The recollection of these heinous, often problematic moments has led to a reevaluation of Banks, who with her “smizing” and theatrical antics became a kind of harmless if slightly odd meme through her time on the decades-spanning reality series. Suddenly, rather than a benevolent, kooky personality, she’s been given a new role of a calculating, out-of-touch villainess, a tormenter of small-town girls with gaps in their mouths.

“America’s Next Top Model” is one of the most successful reality television show franchises in history, spawning countless international spinoffs in over 30 countries. Produced by Ken Mok and Kenya Barris (whom you may know as the creator of “Black-ish” and “#BlackAF”), “ANTM” premiered on UPN in 2003, where it became one of the network’s tentpole shows. 

When UPN later became the CW, the series was its highest-rated show between 2007 and 2010. Advertisers reportedly paid over $60,000 for commercial spots during the show’s 2011 season, the biggest asking price for any show on the network. Yes, “America’s Next Top Model” was a popular, beloved show. It also, arguably, was the catalyst for a whole genre of reality TV, the progenitor of shows such as “Project Runway” and “RuPaul’s Drag Race.” 

One of the most compelling things about pop culture history is the reality that it is always changing, progressing as society progresses. In turn, it serves as a fascinating portrait of the times. Banks and friends were indeed awful, but it must be said: We were kind of awful, too. Every year, it seems as though we discover yet another cultural artifact that’s actually problematic in hindsight.

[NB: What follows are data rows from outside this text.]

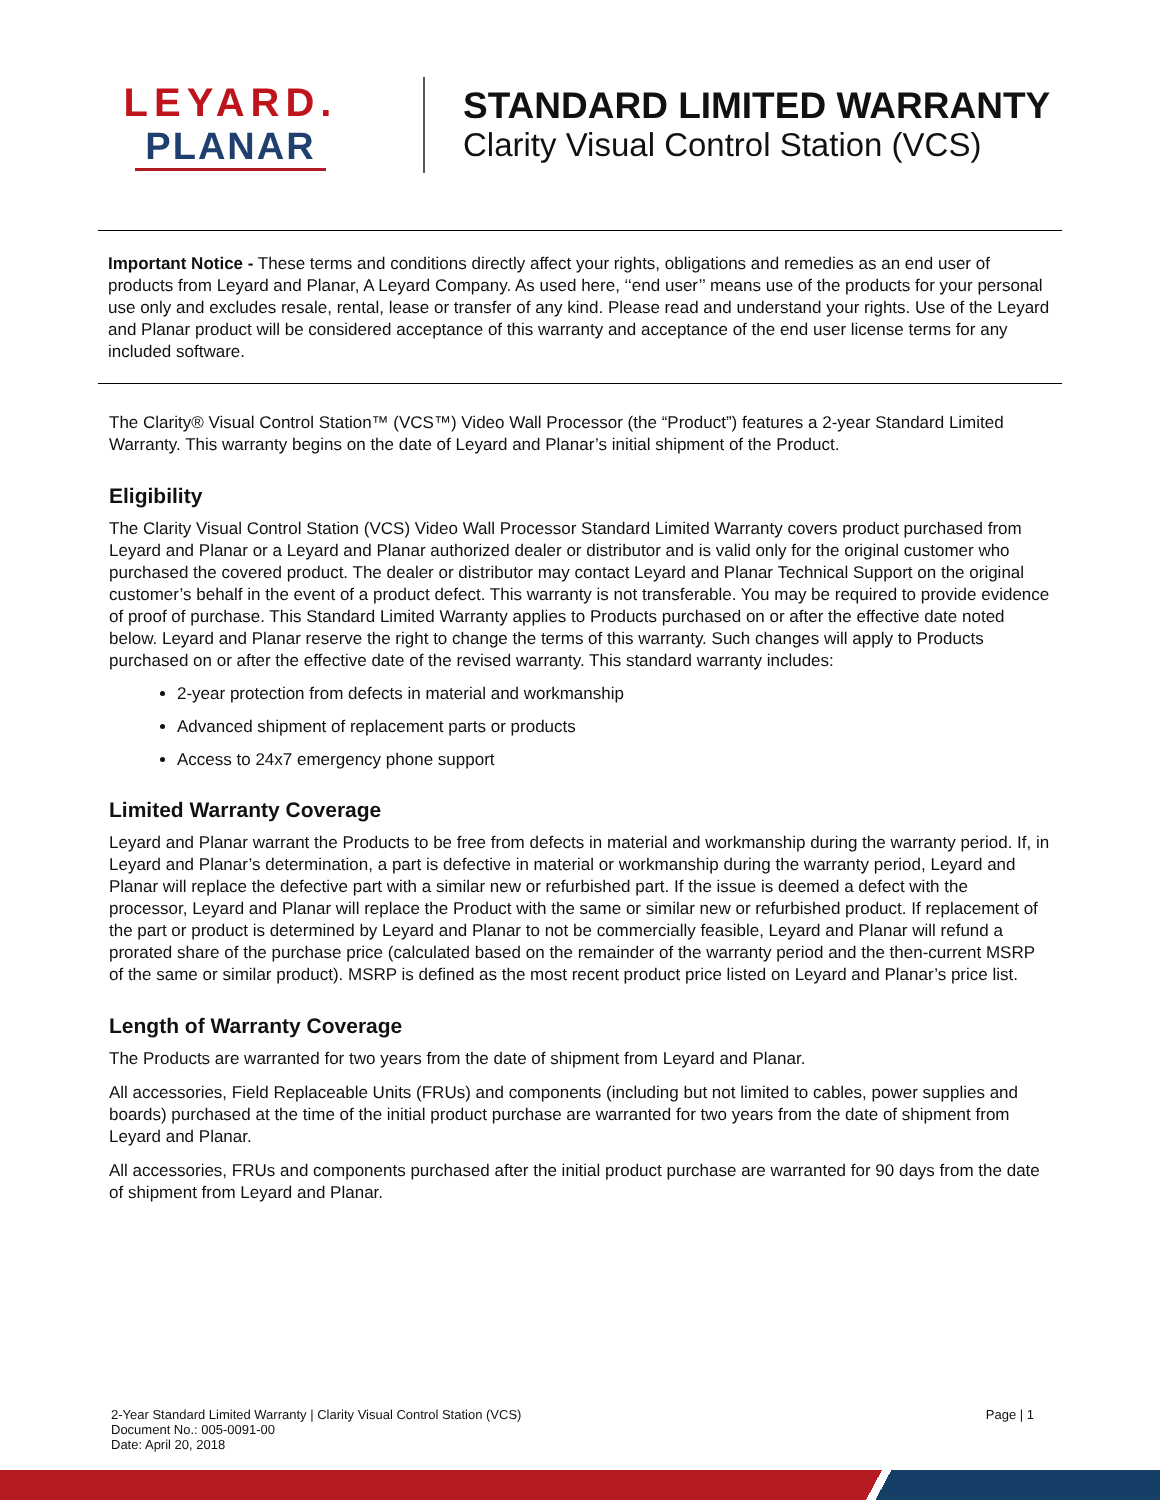LEYARD.
PLANAR
STANDARD LIMITED WARRANTY
Clarity Visual Control Station (VCS)
Important Notice - These terms and conditions directly affect your rights, obligations and remedies as an end user of products from Leyard and Planar, A Leyard Company. As used here, ‘‘end user’’ means use of the products for your personal use only and excludes resale, rental, lease or transfer of any kind. Please read and understand your rights. Use of the Leyard and Planar product will be considered acceptance of this warranty and acceptance of the end user license terms for any included software.
The Clarity® Visual Control Station™ (VCS™) Video Wall Processor (the “Product”) features a 2-year Standard Limited Warranty. This warranty begins on the date of Leyard and Planar’s initial shipment of the Product.
Eligibility
The Clarity Visual Control Station (VCS) Video Wall Processor Standard Limited Warranty covers product purchased from Leyard and Planar or a Leyard and Planar authorized dealer or distributor and is valid only for the original customer who purchased the covered product. The dealer or distributor may contact Leyard and Planar Technical Support on the original customer’s behalf in the event of a product defect. This warranty is not transferable. You may be required to provide evidence of proof of purchase. This Standard Limited Warranty applies to Products purchased on or after the effective date noted below. Leyard and Planar reserve the right to change the terms of this warranty. Such changes will apply to Products purchased on or after the effective date of the revised warranty. This standard warranty includes:
2-year protection from defects in material and workmanship
Advanced shipment of replacement parts or products
Access to 24x7 emergency phone support
Limited Warranty Coverage
Leyard and Planar warrant the Products to be free from defects in material and workmanship during the warranty period. If, in Leyard and Planar’s determination, a part is defective in material or workmanship during the warranty period, Leyard and Planar will replace the defective part with a similar new or refurbished part. If the issue is deemed a defect with the processor, Leyard and Planar will replace the Product with the same or similar new or refurbished product. If replacement of the part or product is determined by Leyard and Planar to not be commercially feasible, Leyard and Planar will refund a prorated share of the purchase price (calculated based on the remainder of the warranty period and the then-current MSRP of the same or similar product). MSRP is defined as the most recent product price listed on Leyard and Planar’s price list.
Length of Warranty Coverage
The Products are warranted for two years from the date of shipment from Leyard and Planar.
All accessories, Field Replaceable Units (FRUs) and components (including but not limited to cables, power supplies and boards) purchased at the time of the initial product purchase are warranted for two years from the date of shipment from Leyard and Planar.
All accessories, FRUs and components purchased after the initial product purchase are warranted for 90 days from the date of shipment from Leyard and Planar.
2-Year Standard Limited Warranty | Clarity Visual Control Station (VCS)
Document No.: 005-0091-00
Date: April 20, 2018
Page | 1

The reevaluation of “Friends” is a recent example of this. We find something we once mindlessly consumed, discover the ways in which it was harmful, and then pick away at all those imperfections until all that’s left is the carcass without context. But in reevaluating Banks and her completely bonkers show, we must also reevaluate ourselves, a part of the “Look how offensive this thing we all loved was!” frenzy that often gets overlooked. 

Banks has yet to comment on any of the backlash; it’s likely that she will not. But on Wednesday, contestant Danielle Evans, who now goes by Dani, posted a video on her Instagram in which she responded to the conversation surrounding the clip of Tyra confronting her about her gap. In the seven-minute clip, Evans explained that the girls were taken to a dentist, where she was initially asked if she wanted her gap closed and she declined. Later, during the elimination ceremony, Tyra asked her why her gap wasn’t closed.

“I’m like, huh? She’s like, ‘I told you to get your gap closed.’ I’m like, ‘No you didn’t.’ She looks offstage to production … In that moment, I knew what was happening. I knew that I was basically set up and not being told that Tyra wants me to get my gap closed so that it’s good for TV,” Evans explains in the video. 

 This, perhaps, is the most insidious thing about all the offensive antics on “America’s Next Top Model.” It wasn’t just ignorance, but calculated ignorance. Everything — the blackface, forcing contestants to do things that made them genuinely uncomfortable or that played on real-life insecurities and traumas — was done not out of mere early- and mid-2000s naïveté but out of a concerted effort to make “good TV.” 

It’s not just alarming that it happened. It’s also alarming that we ate it up. And it raises the question of what are we consuming now that in 20 years is going to make us ask, “Why was this allowed to air?”